The SocketRW interface
Motivation
The socketRW extension gives you an easy way to use sockets within
the SPIN kernel. It makes a TCP socket connection behave like a
reader stream paired with a writer stream.
Overview
We ported this code from the tcp directory of the SRC Modula-3
distribution. All that it really does is provide the veneer of
a reader and a writer over the underlying socket. It must be
linked with the SPIN networking extensions which actually implement
the sockets.
Using socketRW
The basic idea is that
you create a TCP.T object (think of it as a socket) and then use it
to produce one reader and one writer which communicate over the socket.

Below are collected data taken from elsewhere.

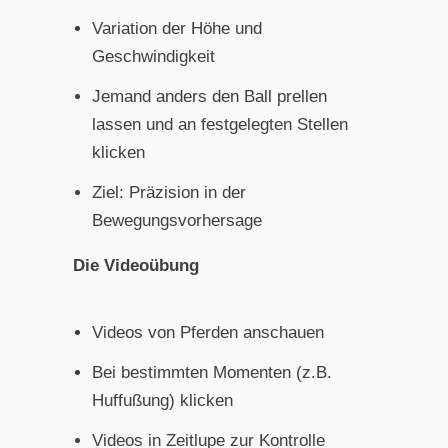
Variation der Höhe und
Geschwindigkeit
Jemand anders den Ball prellen
lassen und an festgelegten Stellen
klicken
Ziel: Präzision in der
Bewegungsvorhersage
Die Videoübung
Videos von Pferden anschauen
Bei bestimmten Momenten (z.B.
Huffußung) klicken
Videos in Zeitlupe zur Kontrolle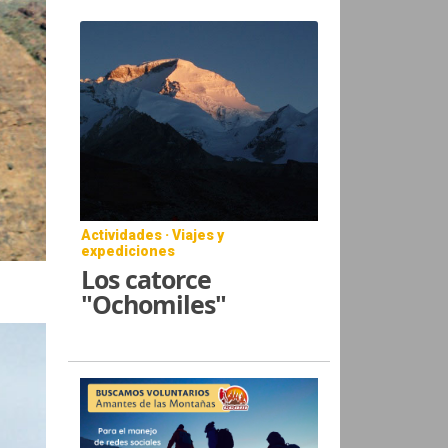
Actividades · Viajes y
expediciones
Los catorce
"Ochomiles"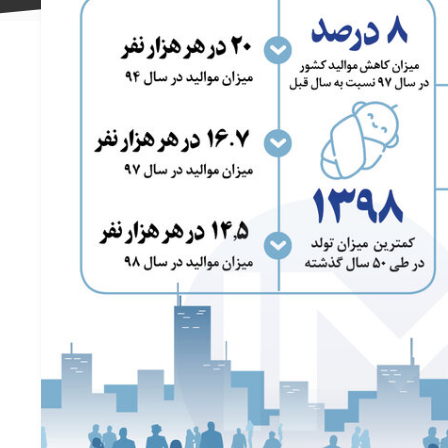
علاقه
مندی
ها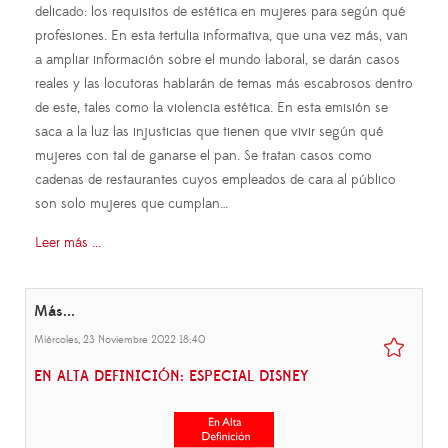
delicado: los requisitos de estética en mujeres para según qué
profesiones. En esta tertulia informativa, que una vez más, van
a ampliar información sobre el mundo laboral, se darán casos
reales y las locutoras hablarán de temas más escabrosos dentro
de este, tales como la violencia estética. En esta emisión se
saca a la luz las injusticias que tienen que vivir según qué
mujeres con tal de ganarse el pan. Se tratan casos como
cadenas de restaurantes cuyos empleados de cara al público
son solo mujeres que cumplan…
Leer más ...
Más...
Miércoles, 23 Noviembre 2022 18:40
EN ALTA DEFINICIÓN: ESPECIAL DISNEY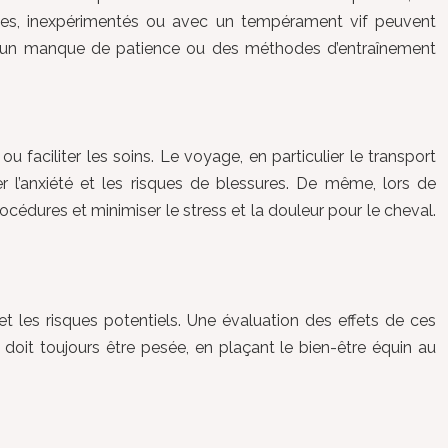
eunes, inexpérimentés ou avec un tempérament vif peuvent
e, un manque de patience ou des méthodes d’entraînement
ou faciliter les soins. Le voyage, en particulier le transport
er l’anxiété et les risques de blessures. De même, lors de
océdures et minimiser le stress et la douleur pour le cheval.
et les risques potentiels. Une évaluation des effets de ces
doit toujours être pesée, en plaçant le bien-être équin au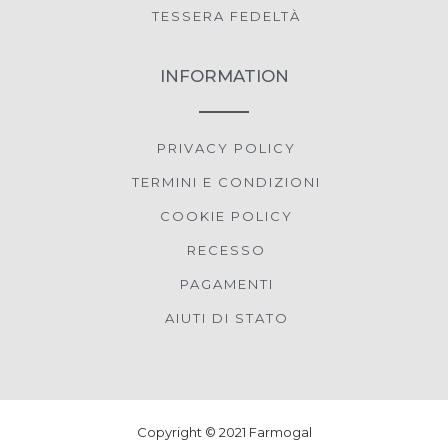
TESSERA FEDELTÀ
INFORMATION
PRIVACY POLICY
TERMINI E CONDIZIONI
COOKIE POLICY
RECESSO
PAGAMENTI
AIUTI DI STATO
Copyright © 2021 Farmogal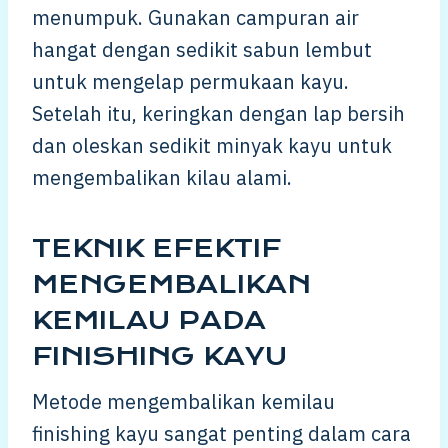
menumpuk. Gunakan campuran air
hangat dengan sedikit sabun lembut
untuk mengelap permukaan kayu.
Setelah itu, keringkan dengan lap bersih
dan oleskan sedikit minyak kayu untuk
mengembalikan kilau alami.
TEKNIK EFEKTIF
MENGEMBALIKAN
KEMILAU PADA
FINISHING KAYU
Metode mengembalikan kemilau
finishing kayu sangat penting dalam cara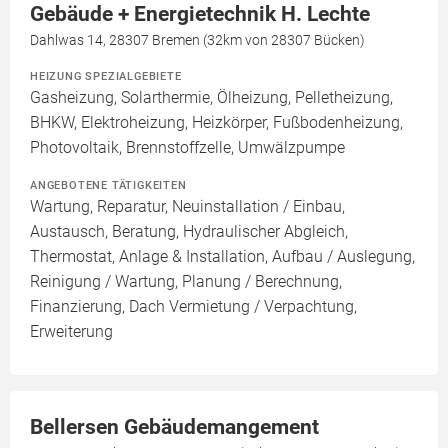
Gebäude + Energietechnik H. Lechte
Dahlwas 14, 28307 Bremen (32km von 28307 Bücken)
HEIZUNG SPEZIALGEBIETE
Gasheizung, Solarthermie, Ölheizung, Pelletheizung,
BHKW, Elektroheizung, Heizkörper, Fußbodenheizung,
Photovoltaik, Brennstoffzelle, Umwälzpumpe
ANGEBOTENE TÄTIGKEITEN
Wartung, Reparatur, Neuinstallation / Einbau,
Austausch, Beratung, Hydraulischer Abgleich,
Thermostat, Anlage & Installation, Aufbau / Auslegung,
Reinigung / Wartung, Planung / Berechnung,
Finanzierung, Dach Vermietung / Verpachtung,
Erweiterung
Bellersen Gebäudemangement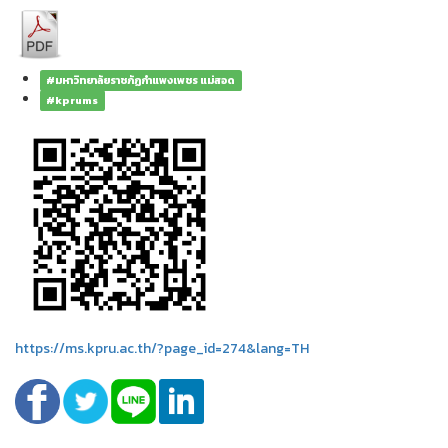
#มหาวิทยาลัยราชภัฏกำแพงเพชร แม่สอด
#kprums
https://ms.kpru.ac.th/?page_id=274&lang=TH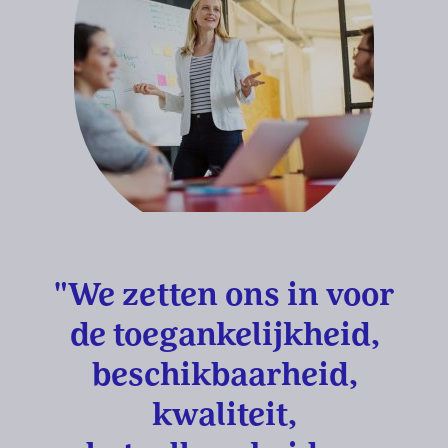
"We zetten ons in voor
de toegankelijkheid,
beschikbaarheid,
kwaliteit,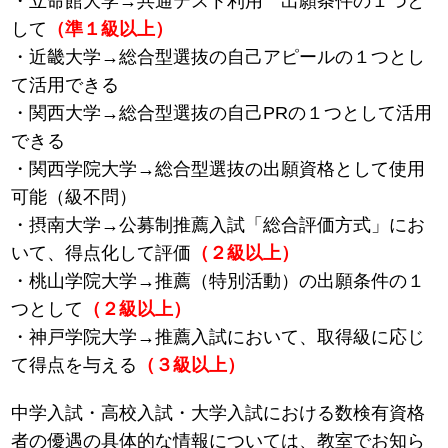
・立命館大学→共通テスト利用 出願条件の１つと
して
（準１級以上）
・近畿大学→総合型選抜の自己アピールの１つとし
て活用できる
・関西大学→総合型選抜の自己PRの１つとして活用
できる
・関西学院大学→総合型選抜の出願資格として使用
可能（級不問）
・摂南大学→公募制推薦入試「総合評価方式」にお
いて、得点化して評価
（２級以上）
・桃山学院大学→推薦（特別活動）の出願条件の１
つとして
（２級以上）
・神戸学院大学→推薦入試において、取得級に応じ
て得点を与える
（３級以上）
中学入試・高校入試・大学入試における数検有資格
者の優遇の具体的な情報については、教室でお知ら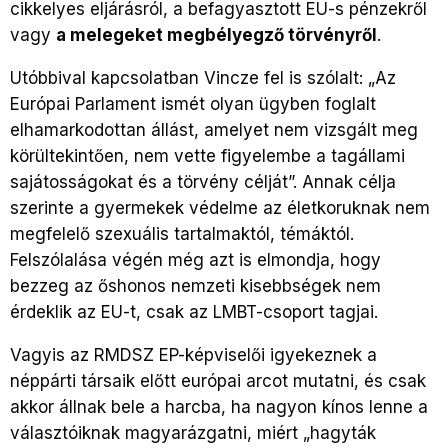
cikkelyes eljárásról, a befagyasztott EU-s pénzekről
vagy
a melegeket megbélyegző törvényről
.
Utóbbival kapcsolatban Vincze fel is szólalt: „Az
Európai Parlament ismét olyan ügyben foglalt
elhamarkodottan állást, amelyet nem vizsgált meg
körültekintően, nem vette figyelembe a tagállami
sajátosságokat és a törvény célját”. Annak célja
szerinte a gyermekek védelme az életkoruknak nem
megfelelő szexuális tartalmaktól, témáktól.
Felszólalása végén még azt is elmondja, hogy
bezzeg az őshonos nemzeti kisebbségek nem
érdeklik az EU-t, csak az LMBT-csoport tagjai.
Vagyis az RMDSZ EP-képviselői igyekeznek a
néppárti társaik előtt európai arcot mutatni, és csak
akkor állnak bele a harcba, ha nagyon kínos lenne a
választóiknak magyarázgatni, miért „hagyták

The socket can be either a server or a client side socket. On the server
side use:
VAR
listener: TCP.Connector;
socket: TCP.T;
rd: Rd.T;
wr: Wr.T;
BEGIN
(* TCP.NewConnector calls the socket listen procedure. *)
listener := TCP.NewConnector(IP.Endpoint{IP.NullAddress, port});
(* TCP.Accept is just like the Unix accept(). *)
socket := TCP.Accept(listener);
rd := ConnRW.NewRd(socket);
wr := ConnRW.NewWr(socket);
IO.Put("blah", wr);
END;
To create a client side socket you call TCP.Connect like this:
VAR
address: IP.Address;
socket: TCP.T;
rd: Rd.T;
wr: Wr.T;
BEGIN
IP.GetHostByName("spinoff", address);
(* TCP.Connect works like the Unix accept(). *)
socket := TCP.Connect(IP.Endpoint{address, 80});
rd := ConnRW.NewRd(socket);
wr := ConnRW.NewWr(socket);
IO.Put("You talkin' to me?", wr);
END;
Socket readers and writers can be used just like any other readers
and writers. For example, you can redirect a thread's input and output
to them. That is how the telnet_shell command works.
Using telnet_shell:
telnet_shell [port#] - Listen on specified port. When a connection
comes in a thread is forked which executes
the SpinShell main loop and has its standard
reader and writer connected to the socket.
From a unix box, run telnet to connect to the machine
which is running telnet_shell. You will be prompted for a password which
is the same as the rconsole password. After entering the correct password
you should see the prompt "spin>" and you should be able to run all of the
normal spin shell commands. Note that echoing is done by your telnet program
on the unix machine, not by the spin program.
Remaining Issues
We were able to port the code with minimal changes, but there is some
future work connected with the socketRW extension. First, when the
"select" procedure is stable, we will use that to implements timeouts.
Second, the Network Objects library from SRC will be ported to SPIN
as an extension which uses the TCP services of socketRW.